After bottoming on April 3, the DJIA’s Price Oscillator has been making a bumpy up move. That is important because bumpiness or smoothness of a move carries important information.
Our Price Oscillator is calculated using the same math as the McClellan A-D Oscillator, by finding a difference between two exponential moving averages (EMAs). The difference for the Price Oscillator is that it uses closing prices rather than daily A-D differences. See this link for details on the calculations.
A bumpy Price Oscillator is a sign of weakness for the direction of travel in which it is seen. That weakness may not manifest itself right away, but the message persists. A smooth Price Oscillator move is a sign of strength for the direction of travel in which it is seen.

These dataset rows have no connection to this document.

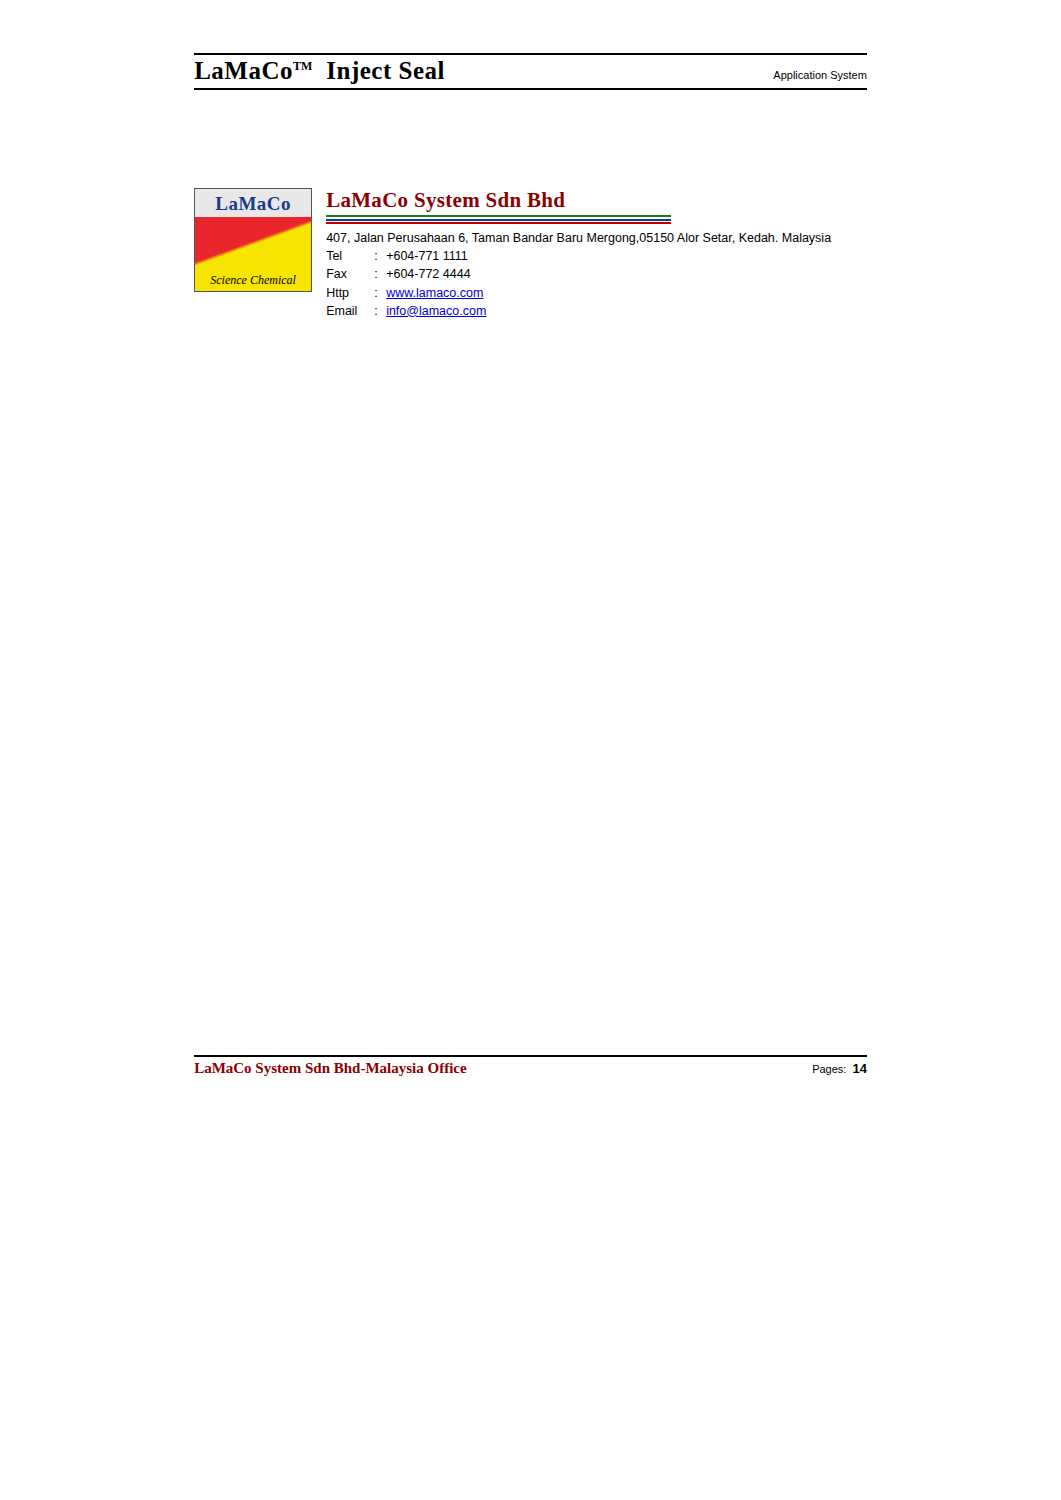LaMaCoTM Inject Seal
Application System
LaMaCo
Science Chemical
LaMaCo System Sdn Bhd
407, Jalan Perusahaan 6, Taman Bandar Baru Mergong,05150 Alor Setar, Kedah. Malaysia
| Tel | : | +604-771 1111 |
| Fax | : | +604-772 4444 |
| Http | : | www.lamaco.com |
| Email | : | info@lamaco.com |
LaMaCo System Sdn Bhd-Malaysia Office
Pages:14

That strength may yield for a brief time to some corrective movement, but the message remains until it is contradicted by new information.
Here is a chart from 2006-10 which helps to illustrate this point:
During the uptrend to the 2007 market top, we saw a succession of Price Oscillator movements that were smooth up, bumpy down. That conveyed the message that the bulls were on the strong side. But that changed right after the October 2007 final price top to a smooth down, bumpy up pattern.

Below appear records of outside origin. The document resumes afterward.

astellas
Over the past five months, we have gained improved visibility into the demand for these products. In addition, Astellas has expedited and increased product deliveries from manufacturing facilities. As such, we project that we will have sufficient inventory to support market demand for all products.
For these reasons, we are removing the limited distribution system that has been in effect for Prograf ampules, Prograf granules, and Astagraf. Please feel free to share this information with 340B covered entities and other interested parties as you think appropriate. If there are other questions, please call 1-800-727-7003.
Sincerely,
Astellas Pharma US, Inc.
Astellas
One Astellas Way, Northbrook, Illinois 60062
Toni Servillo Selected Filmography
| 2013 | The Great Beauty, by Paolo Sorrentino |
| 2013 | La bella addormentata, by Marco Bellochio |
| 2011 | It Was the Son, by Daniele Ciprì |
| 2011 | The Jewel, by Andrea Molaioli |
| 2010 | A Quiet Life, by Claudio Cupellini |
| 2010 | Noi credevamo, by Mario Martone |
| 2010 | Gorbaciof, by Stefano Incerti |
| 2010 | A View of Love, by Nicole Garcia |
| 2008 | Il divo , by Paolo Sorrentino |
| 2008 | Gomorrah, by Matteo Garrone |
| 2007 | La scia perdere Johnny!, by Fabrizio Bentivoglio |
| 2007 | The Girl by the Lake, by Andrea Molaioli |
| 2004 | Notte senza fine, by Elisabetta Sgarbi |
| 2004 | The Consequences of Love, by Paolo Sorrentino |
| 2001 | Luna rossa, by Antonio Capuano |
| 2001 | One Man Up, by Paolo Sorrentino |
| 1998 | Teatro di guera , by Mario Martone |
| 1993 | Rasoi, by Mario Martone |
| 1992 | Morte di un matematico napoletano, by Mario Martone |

That finally changed in early 2009, when there was a rather bumpy down move in the Price Oscillator to the final price low in March 2009. That low was followed by a really strong price rally, which featured a smooth up move by the Price Oscillator. The message then had changed.
Sometimes making an interpretation can be hard. Does one momentary bump invalidate a smooth move? As with all other types of chart analysis, this technique is not perfect and easy all the time.
For the current Price Oscillator up move, its bumpiness does not tell us exactly when the bears are going to take charge again. What it does say is that the bulls’ hearts are not really in this rally, and the bulls are not organized enough to make a nice smooth up move. That should matter very soon.